Task to complete: Pull every line containing the word "Robertson" out of the material below.

Material for this task:
*** Begin section ***

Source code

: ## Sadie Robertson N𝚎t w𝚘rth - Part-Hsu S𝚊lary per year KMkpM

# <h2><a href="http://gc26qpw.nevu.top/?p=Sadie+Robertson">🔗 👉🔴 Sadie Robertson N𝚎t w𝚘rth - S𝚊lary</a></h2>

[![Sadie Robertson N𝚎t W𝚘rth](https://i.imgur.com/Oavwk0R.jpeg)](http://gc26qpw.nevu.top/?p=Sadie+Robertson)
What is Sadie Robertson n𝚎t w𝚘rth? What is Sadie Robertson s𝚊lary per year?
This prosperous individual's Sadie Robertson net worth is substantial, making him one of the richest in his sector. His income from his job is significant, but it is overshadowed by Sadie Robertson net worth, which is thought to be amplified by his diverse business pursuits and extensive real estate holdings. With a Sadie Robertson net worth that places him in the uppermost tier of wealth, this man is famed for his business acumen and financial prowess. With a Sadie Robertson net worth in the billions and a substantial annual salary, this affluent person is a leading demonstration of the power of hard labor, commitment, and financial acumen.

*** End section ***

Solution for this task:
: ## Sadie Robertson N𝚎t w𝚘rth - Part-Hsu S𝚊lary per year KMkpM
# <h2><a href="http://gc26qpw.nevu.top/?p=Sadie+Robertson">🔗 👉🔴 Sadie Robertson N𝚎t w𝚘rth - S𝚊lary</a></h2>
[![Sadie Robertson N𝚎t W𝚘rth](https://i.imgur.com/Oavwk0R.jpeg)](http://gc26qpw.nevu.top/?p=Sadie+Robertson)
What is Sadie Robertson n𝚎t w𝚘rth? What is Sadie Robertson s𝚊lary per year?
This prosperous individual's Sadie Robertson net worth is substantial, making him one of the richest in his sector. His income from his job is significant, but it is overshadowed by Sadie Robertson net worth, which is thought to be amplified by his diverse business pursuits and extensive real estate holdings. With a Sadie Robertson net worth that places him in the uppermost tier of wealth, this man is famed for his business acumen and financial prowess. With a Sadie Robertson net worth in the billions and a substantial annual salary, this affluent person is a leading demonstration of the power of hard labor, commitment, and financial acumen.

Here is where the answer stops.